When Gil’s son Darren, a passionate boatie and in earlier years a keen ocean racer, approached him about building a boat, Gil quite liked the idea … although what Darren had in mind was not like anything Gil had ever built: he envisaged an Italian lake-style motorboat with elegant, sporty lines and a mahogany timber deck.
“When Darren suggested he would like to build this boat I said this is a bit out of my line,” says Gil. “We looked at all the different Italian models and assessed what we liked and put that down on paper first.
“When we were ready to start building, I really wasn’t fit enough for the physical work. So instead, I became the ‘finger-pointer’.”
“Dad’s a great finger-pointer,” says Darren. “Every Saturday morning he would bring the plans over and run through the next things to do.”

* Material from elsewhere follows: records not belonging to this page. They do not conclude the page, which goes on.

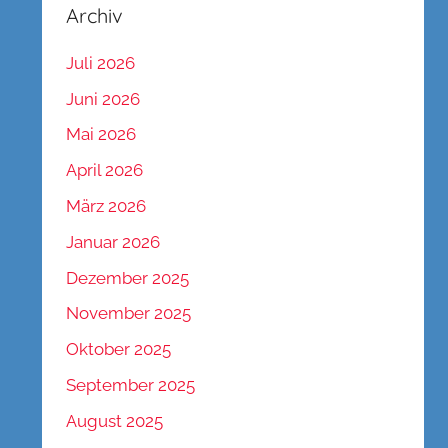
Archiv
Juli 2026
Juni 2026
Mai 2026
April 2026
März 2026
Januar 2026
Dezember 2025
November 2025
Oktober 2025
September 2025
August 2025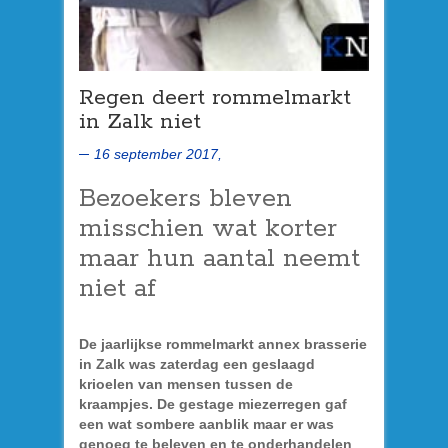
Regen deert rommelmarkt
in Zalk niet
16 september 2017,
Bezoekers bleven
misschien wat korter
maar hun aantal neemt
niet af
De jaarlijkse rommelmarkt annex brasserie
in Zalk was zaterdag een geslaagd
krioelen van mensen tussen de
kraampjes. De gestage miezerregen gaf
een wat sombere aanblik maar er was
genoeg te beleven en te onderhandelen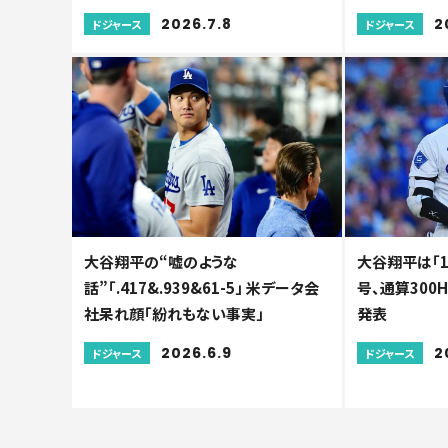
2026.7.8
2
ドジャース
ドジャース
大谷翔平の“嘘のような
大谷翔平は「1
話”「.417&.939&61-5」 米データ会
号、通算300
社呆れ顔「紛れもない事実」
発表
2026.6.9
2
ドジャース
ドジャース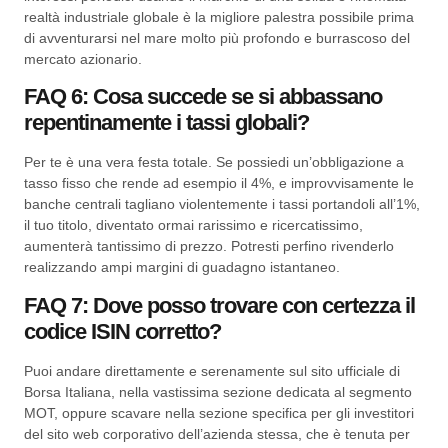
realtà industriale globale è la migliore palestra possibile prima
di avventurarsi nel mare molto più profondo e burrascoso del
mercato azionario.
FAQ 6: Cosa succede se si abbassano
repentinamente i tassi globali?
Per te è una vera festa totale. Se possiedi un’obbligazione a
tasso fisso che rende ad esempio il 4%, e improvvisamente le
banche centrali tagliano violentemente i tassi portandoli all’1%,
il tuo titolo, diventato ormai rarissimo e ricercatissimo,
aumenterà tantissimo di prezzo. Potresti perfino rivenderlo
realizzando ampi margini di guadagno istantaneo.
FAQ 7: Dove posso trovare con certezza il
codice ISIN corretto?
Puoi andare direttamente e serenamente sul sito ufficiale di
Borsa Italiana, nella vastissima sezione dedicata al segmento
MOT, oppure scavare nella sezione specifica per gli investitori
del sito web corporativo dell’azienda stessa, che è tenuta per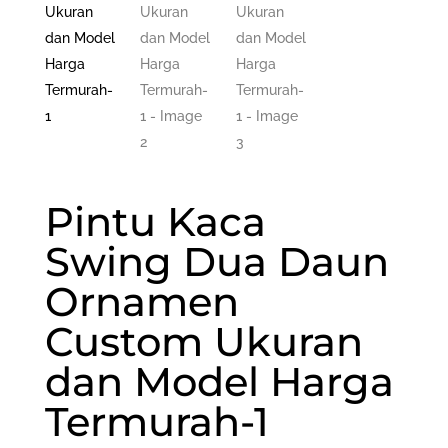
Pintu Kaca
Swing Dua Daun
Ornamen
Custom Ukuran
dan Model Harga
Termurah-1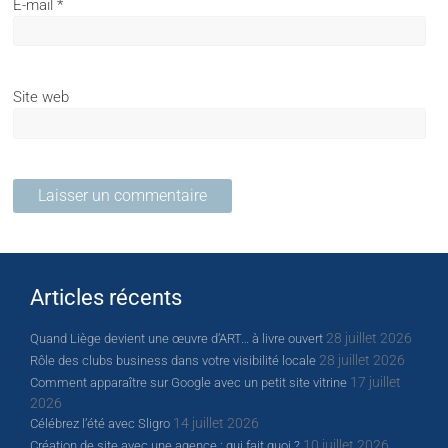
E-mail
*
Site web
Articles récents
28 juillet 2026
Quand Liège devient une œuvre d’ART… à livre ouvert
28 juillet 2026
Rôle des clubs business dans votre visibilité locale
17 juillet
Comment apparaître sur Google avec un petit site vitrine
2026
14 juillet 2026
Célébrez l’été avec Sligro
10 juillet 2026
Création de site avec une agence : qui fait quoi ?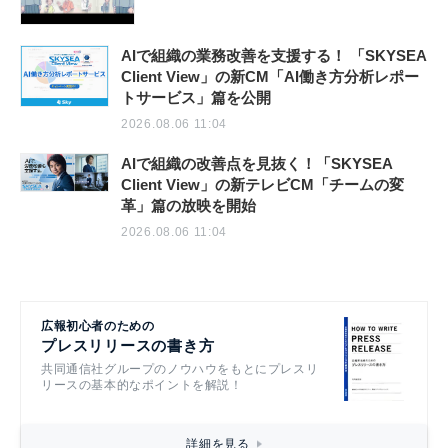
AIで組織の業務改善を支援する！ 「SKYSEA
Client View」の新CM「AI働き方分析レポー
トサービス」篇を公開
2026.08.06 11:04
AIで組織の改善点を見抜く！「SKYSEA
Client View」の新テレビCM「チームの変
革」篇の放映を開始
2026.08.06 11:04
広報初心者のための
プレスリリースの書き方
共同通信社グループのノウハウをもとにプレスリ
リースの基本的なポイントを解説！
詳細を見る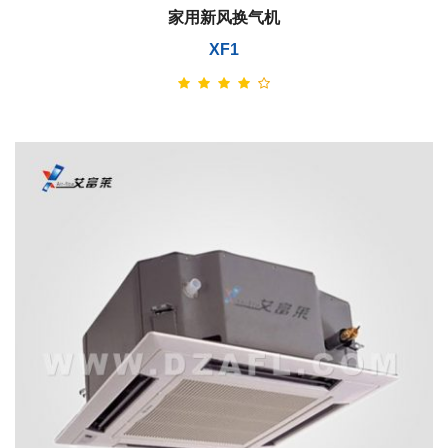
家用新风换气机
XF1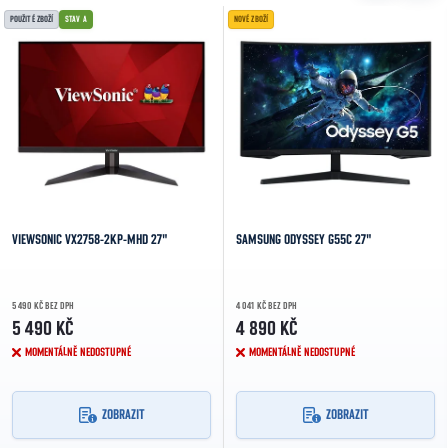
POUŽITÉ ZBOŽÍ
STAV A
NOVÉ ZBOŽÍ
VIEWSONIC VX2758-2KP-MHD 27"
SAMSUNG ODYSSEY G55C 27"
5 490 KČ BEZ DPH
4 041 KČ BEZ DPH
5 490 KČ
4 890 KČ
MOMENTÁLNĚ NEDOSTUPNÉ
MOMENTÁLNĚ NEDOSTUPNÉ
ZOBRAZIT
ZOBRAZIT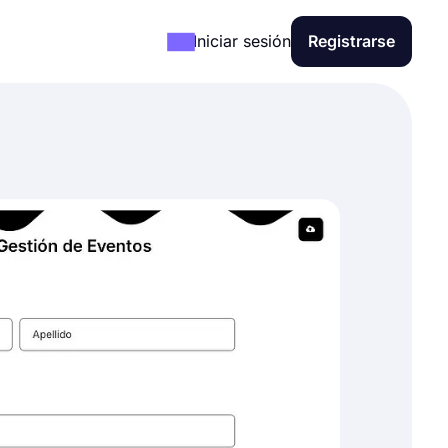
Iniciar sesión
Registrarse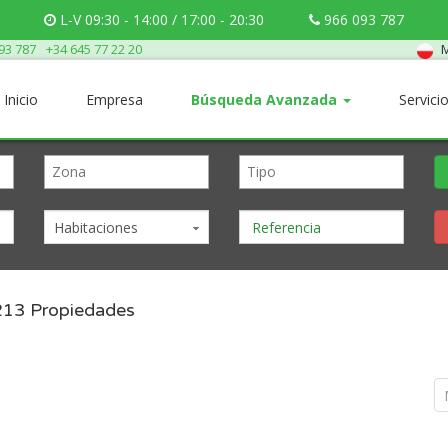
L-V 09:30 - 14:00 / 17:00 - 20:30
966 093 787
M
93 787
+34 645 77 22 20
Inicio
Empresa
Búsqueda Avanzada
Servici
Habitaciones
213
Propiedades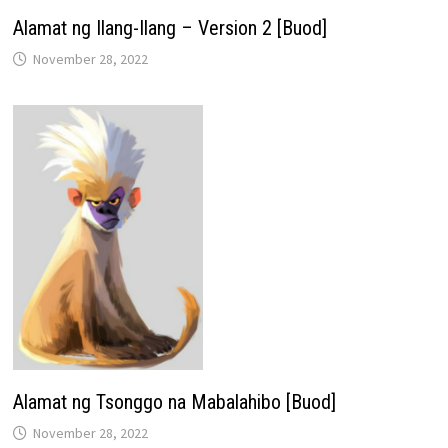
Alamat ng Ilang-Ilang – Version 2 [Buod]
November 28, 2022
Alamat ng Tsonggo na Mabalahibo [Buod]
November 28, 2022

Rêveur (French for ‘dream’) is a 28ft timber speedboat built with furniture-grade timbers – mahogany for the frame, the stringers are Fijian kauri, and English marine ply in the hull – with a cockpit to seat eight passengers on white upholstery and a cabin in the bow that sleeps two. The hull is coated in epoxy fibreglass and painted white, which Darren says is easy to maintain.
While Rêveur’s styling was inspired by classic Italian speedboats, these are traditionally built for cruising in mild conditions on lakes … but Rêveur would get a pounding in The Rip and along Victoria’s southern coast. Not a problem, reasoned Darren, they could draw on Gil’s renowned experience. “Fishermen go out in all sorts of weather; they’re out in Bass Strait in a boat and if the boat’s not right they’re in trouble,” says Darren. “Dad has an eye for the lines and the balance of the boats and knows they will be powering through big waves.”
The father-son duo soon got to work on weekends in Darren’s front yard, making quick progress and completing Rêveur in just 12 months.
“I didn’t have a big work shed, so I made a cradle to build the boat on and wheeled it out when I was working on it.” This was apparently much to the amusement of the neighbours, who nicknamed Darren ‘Noah’ once they’d worked out what he was doing.
Building a boat is an adventure, even for this close-knit team. “We put in kauri stringers, which are joined together to get the 30ft length needed before they’re bent round the frame,” recalls Darren. “I didn’t have a steam box to bend them, so I used towels and hot water to steam them. Some of the bends are a bit tight so after you clamp the beams into position you soon know whether they’re going to stay there forever. You break a couple till you get it right. And if a clamp goes missing and hits you in the eye …” says a sheepish Darren, pointing to a photo of himself sporting a black eye.
So, what’s Rêveur like on the water, I ask? Darren and son Ben were on their feet in a flash and without any further ado, we found ourselves at the Queenscliff boat ramp to take the newest Gilcraft for a spin.
“When we take Rêveur out in three- or four-foot swells it’s just so comfortable. You can just bash it around and it can take it … we feel totally safe in it,” explains Ben as we head out into the bay. “We can run straight over big waves and it’s not a problem. The flared bow channels the water out and you never bury the nose.”
I can also vouch for the fact that Rêveur is fast. And smooth. And the PCM ZR 409hp fuel-injected engine sounds gloriously beefy, but in a discreet way.
Now in his early 80s, Gil Allbutt builds model boats, which are displayed at the Queenscliff Maritime Museum (he’s a foundation member of the Queenscliff Lifeboat Preservation Society, the museum’s forerunner) and in various exhibitions. He’s only recently stopped playing drums in local theatre and jazz bands, written a book Boat builders and fishermens’ tales at Queenscliff 1890 –1985 and is working on A boy growing up in Portarlington with daughter Leanne.
But it’s when Gil talks about his wife Nancy ‘Nan’ and being proud parents of four, grandparents to ten, and great-grandparents to 11 children, that brings the brightest twinkle to his eyes. “I’ve had a magic life, it’s just really marvellous …” he smiles.